Asked if the end of the 2-year-old pandemic is near, Fauci called the question unanswerable.

He said, “We are certainly right now in this country out of the pandemic phase. Namely, we don’t have 900,000 new infections a day and tens and tens and tens of thousands of hospitalizations and thousands of deaths. We are at a low level right now.”

He added, “We’re not going to eradicate this virus. If we can keep that level very low, and intermittently vaccinate people — and I don’t know how often that would have to be … That might be every year, that might be longer, in order to keep that level low.”

Gov. Gavin Newsom had announced plans to mandate Covid vaccine for school children in July, but the state will delay until July 2023.

Hospitalizations, which peaked in January from Omicron, have plummeted in California and locally.

The state Department of Public Health reports test positivity, 23% in January, has ticked up from 1.7% to 2.7% but hospitalizations — 20,000 at the peak of the Omicron surge in January — are down to 950.

In Santa Cruz County, six people are hospitalized with Covid, none in intensive care. On Wednesday, the county reported one more death, a man in his 80s with underlying medical conditions, brining the total to 261.

On April 25, Cal/OSHA Standards Board convened in person for the first time in two years and adopted new workplace rules.

Unvaccinated and vaccinated workers must be treated the same; no mask mandate for those unvaccinated. Requirements to disinfect surfaces were removed. Requirements for partitions and physical distancing were replaced by requirements for better ventilation. Employees testing positive can return to work masked five days later.

Airline Mask Mandate Voided

On April 18, a federal judge in Florida voided the mask mandate for airlines, trains and buses ordered by the CDC on Feb. 3, 2021.

Airlines made masks optional. The Justice Department is appealing at the request of the CDC but the agency did not ask for a stay of the ruling, which would have reinstated the mandate.

U.S. District Judge Kathryn Kimball Mizelle ruled in favor of Health Freedom Defense Fund and airline travelers Ana Carolina Daza and Sarah Pope, who claimed the CDC failed to provide a 30-day comment public period required for new regulations.

Mizzell provided a 59-page explanation, based on the Public Health Services Act of 1944, which specifies measures that could be necessary to prevent the spread of disease, inspection, fumigation, disinfection, sanitation, and pest extermination, but there is no definition of sanitation. Dictionaries from this time define sanitation as cleaning.

“Wearing a mask cleans nothing,” the judge wrote. “At most it traps virus droplets.

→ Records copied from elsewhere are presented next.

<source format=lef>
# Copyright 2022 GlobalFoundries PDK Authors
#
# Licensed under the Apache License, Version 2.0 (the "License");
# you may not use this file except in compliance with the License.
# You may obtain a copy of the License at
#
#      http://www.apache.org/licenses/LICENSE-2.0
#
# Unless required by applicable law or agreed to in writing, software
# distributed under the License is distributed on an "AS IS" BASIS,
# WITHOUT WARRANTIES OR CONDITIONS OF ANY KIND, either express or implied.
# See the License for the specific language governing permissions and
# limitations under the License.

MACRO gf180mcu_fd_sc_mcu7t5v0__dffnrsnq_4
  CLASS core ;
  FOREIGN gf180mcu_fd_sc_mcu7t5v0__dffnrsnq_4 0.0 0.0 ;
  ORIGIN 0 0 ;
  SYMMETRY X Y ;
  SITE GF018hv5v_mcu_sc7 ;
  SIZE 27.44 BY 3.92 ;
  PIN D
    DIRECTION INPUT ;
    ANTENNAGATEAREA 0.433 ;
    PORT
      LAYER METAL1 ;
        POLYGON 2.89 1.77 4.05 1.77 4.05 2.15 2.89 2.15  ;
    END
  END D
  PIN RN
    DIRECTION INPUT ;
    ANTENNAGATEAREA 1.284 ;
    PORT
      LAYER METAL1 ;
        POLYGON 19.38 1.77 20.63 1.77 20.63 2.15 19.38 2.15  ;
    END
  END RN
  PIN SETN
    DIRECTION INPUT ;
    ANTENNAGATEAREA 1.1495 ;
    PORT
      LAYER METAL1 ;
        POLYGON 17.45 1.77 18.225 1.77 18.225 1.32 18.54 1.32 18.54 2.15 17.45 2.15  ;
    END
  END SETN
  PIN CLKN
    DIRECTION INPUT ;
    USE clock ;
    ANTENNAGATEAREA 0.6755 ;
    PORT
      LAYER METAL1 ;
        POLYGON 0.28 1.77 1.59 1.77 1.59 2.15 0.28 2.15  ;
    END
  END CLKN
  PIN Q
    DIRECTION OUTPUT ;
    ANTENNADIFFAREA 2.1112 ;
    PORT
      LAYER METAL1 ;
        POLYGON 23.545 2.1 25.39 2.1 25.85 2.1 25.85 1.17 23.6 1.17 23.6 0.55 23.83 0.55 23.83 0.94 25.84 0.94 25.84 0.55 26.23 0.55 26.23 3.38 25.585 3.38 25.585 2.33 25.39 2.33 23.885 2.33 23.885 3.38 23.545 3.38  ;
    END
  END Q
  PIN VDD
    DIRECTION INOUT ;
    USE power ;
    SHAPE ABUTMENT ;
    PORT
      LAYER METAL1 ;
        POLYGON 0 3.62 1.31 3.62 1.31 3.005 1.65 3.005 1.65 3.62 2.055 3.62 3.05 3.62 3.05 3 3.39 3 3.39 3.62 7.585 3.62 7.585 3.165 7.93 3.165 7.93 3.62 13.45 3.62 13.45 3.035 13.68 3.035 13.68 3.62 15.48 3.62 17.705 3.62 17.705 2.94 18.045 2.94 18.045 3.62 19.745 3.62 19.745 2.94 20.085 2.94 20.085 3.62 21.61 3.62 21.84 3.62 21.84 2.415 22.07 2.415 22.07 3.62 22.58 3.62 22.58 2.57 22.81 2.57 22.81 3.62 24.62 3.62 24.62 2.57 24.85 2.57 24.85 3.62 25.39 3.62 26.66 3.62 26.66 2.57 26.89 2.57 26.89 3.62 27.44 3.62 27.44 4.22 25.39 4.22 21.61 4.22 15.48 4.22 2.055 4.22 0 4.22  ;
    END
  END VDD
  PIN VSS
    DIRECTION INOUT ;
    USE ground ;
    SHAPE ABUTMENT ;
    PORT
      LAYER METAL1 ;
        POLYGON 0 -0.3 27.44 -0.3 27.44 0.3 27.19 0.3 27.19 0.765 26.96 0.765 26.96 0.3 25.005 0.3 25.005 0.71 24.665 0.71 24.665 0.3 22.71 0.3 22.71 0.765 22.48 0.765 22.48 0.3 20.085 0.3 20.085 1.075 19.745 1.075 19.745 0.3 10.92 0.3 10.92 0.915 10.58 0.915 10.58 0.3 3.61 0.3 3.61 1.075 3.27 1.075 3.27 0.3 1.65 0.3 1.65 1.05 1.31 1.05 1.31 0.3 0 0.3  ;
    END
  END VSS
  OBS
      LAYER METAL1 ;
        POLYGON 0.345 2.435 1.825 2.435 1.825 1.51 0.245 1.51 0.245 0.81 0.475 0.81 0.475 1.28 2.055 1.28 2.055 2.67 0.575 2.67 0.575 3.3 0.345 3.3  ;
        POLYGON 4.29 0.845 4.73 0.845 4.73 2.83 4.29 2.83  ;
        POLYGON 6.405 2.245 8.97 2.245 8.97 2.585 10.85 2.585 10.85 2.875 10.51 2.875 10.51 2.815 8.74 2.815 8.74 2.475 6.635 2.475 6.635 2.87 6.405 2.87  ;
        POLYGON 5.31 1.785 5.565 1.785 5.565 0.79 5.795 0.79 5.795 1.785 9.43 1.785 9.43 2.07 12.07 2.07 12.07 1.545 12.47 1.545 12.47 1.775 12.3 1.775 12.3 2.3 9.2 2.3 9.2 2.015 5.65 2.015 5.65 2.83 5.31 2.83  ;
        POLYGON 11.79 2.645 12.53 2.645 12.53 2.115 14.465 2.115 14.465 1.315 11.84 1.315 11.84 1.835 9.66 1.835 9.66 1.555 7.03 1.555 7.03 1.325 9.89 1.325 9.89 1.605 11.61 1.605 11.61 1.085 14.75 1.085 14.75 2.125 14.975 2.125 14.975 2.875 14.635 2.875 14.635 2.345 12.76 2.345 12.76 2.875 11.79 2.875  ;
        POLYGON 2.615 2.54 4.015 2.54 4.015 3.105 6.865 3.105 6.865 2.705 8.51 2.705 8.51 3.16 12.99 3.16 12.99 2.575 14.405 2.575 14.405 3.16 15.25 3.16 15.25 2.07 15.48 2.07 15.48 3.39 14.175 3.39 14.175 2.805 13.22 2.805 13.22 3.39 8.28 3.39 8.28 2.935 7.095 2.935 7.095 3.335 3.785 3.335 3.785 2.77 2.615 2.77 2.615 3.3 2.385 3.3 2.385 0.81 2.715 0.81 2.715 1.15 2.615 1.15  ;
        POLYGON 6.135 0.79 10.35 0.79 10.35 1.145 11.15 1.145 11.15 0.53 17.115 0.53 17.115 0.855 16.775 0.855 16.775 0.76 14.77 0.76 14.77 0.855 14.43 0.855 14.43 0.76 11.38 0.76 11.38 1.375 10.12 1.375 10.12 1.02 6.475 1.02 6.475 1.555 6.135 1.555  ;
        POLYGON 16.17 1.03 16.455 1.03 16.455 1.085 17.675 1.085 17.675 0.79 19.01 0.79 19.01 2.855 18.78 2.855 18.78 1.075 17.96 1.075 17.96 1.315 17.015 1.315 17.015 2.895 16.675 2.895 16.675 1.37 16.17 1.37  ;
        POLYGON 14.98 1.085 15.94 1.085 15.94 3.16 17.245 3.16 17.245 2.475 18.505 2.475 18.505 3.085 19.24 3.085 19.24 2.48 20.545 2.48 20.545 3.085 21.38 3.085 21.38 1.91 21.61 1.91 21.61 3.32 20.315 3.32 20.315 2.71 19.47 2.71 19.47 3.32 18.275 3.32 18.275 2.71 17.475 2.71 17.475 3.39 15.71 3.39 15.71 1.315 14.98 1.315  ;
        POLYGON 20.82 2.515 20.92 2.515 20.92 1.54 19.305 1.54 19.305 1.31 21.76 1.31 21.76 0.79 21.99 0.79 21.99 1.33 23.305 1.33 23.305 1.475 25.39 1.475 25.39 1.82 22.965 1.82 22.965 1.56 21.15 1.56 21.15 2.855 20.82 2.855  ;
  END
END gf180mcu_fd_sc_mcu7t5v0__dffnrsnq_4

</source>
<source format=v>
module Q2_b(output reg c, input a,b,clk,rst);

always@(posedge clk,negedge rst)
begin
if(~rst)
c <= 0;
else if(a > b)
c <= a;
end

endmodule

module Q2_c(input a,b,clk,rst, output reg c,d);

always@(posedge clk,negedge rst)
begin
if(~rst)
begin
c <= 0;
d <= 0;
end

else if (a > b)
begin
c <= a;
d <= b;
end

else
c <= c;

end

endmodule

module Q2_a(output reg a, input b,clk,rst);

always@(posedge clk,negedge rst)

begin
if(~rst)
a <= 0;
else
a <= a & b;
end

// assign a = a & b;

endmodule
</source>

But it neither ‘sanitizes’ the person wearing the mask nor ‘sanitizes’ the conveyance.”

The mask mandate applied to anyone at an airport without a finding of infection.

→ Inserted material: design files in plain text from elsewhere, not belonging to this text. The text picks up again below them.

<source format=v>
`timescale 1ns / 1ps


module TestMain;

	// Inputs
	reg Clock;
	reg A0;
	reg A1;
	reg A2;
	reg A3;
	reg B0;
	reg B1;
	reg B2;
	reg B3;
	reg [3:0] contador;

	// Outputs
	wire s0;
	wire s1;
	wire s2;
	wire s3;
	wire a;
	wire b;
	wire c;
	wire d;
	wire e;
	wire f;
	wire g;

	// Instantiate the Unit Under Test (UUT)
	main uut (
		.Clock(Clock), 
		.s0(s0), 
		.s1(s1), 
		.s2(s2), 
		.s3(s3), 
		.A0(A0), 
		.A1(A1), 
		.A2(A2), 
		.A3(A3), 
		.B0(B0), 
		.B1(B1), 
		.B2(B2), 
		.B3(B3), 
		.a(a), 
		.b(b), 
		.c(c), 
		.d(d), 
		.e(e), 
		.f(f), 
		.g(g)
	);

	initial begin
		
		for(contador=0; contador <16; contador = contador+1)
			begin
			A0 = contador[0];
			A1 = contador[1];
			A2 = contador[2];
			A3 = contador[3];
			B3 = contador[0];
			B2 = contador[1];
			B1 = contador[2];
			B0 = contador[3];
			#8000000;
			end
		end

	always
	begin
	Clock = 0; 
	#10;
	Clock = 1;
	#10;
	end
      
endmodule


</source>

The government interprets “sanitation” to mean “applying of measures for preserving and promoting public health.” The judge disagreed, writing that historically, public health has been regulated at the state level, and the 1944 law has no clear language indicating Congress intended for the CDC to take over this responsibility.

Secondly, the CDC did not allow public comment although the Administrative Procedures Act requires agencies provide an opportunity for the public to review and comment on a new rule before it takes effect. The comment period must be at least 30 days; the agency must consider and respond.

The CDC asserted Covid-19 caused a public health emergency without providing supporting data, unlike Medicare, which mandated without public comment vaccination of healthcare staff, providing 44 footnotes of sources.

The judge concluded: Process matters. The purpose of notice and comment is to reintroduce public participation and fairness to affected parties after government authority has been delegated to unrepresentative agencies.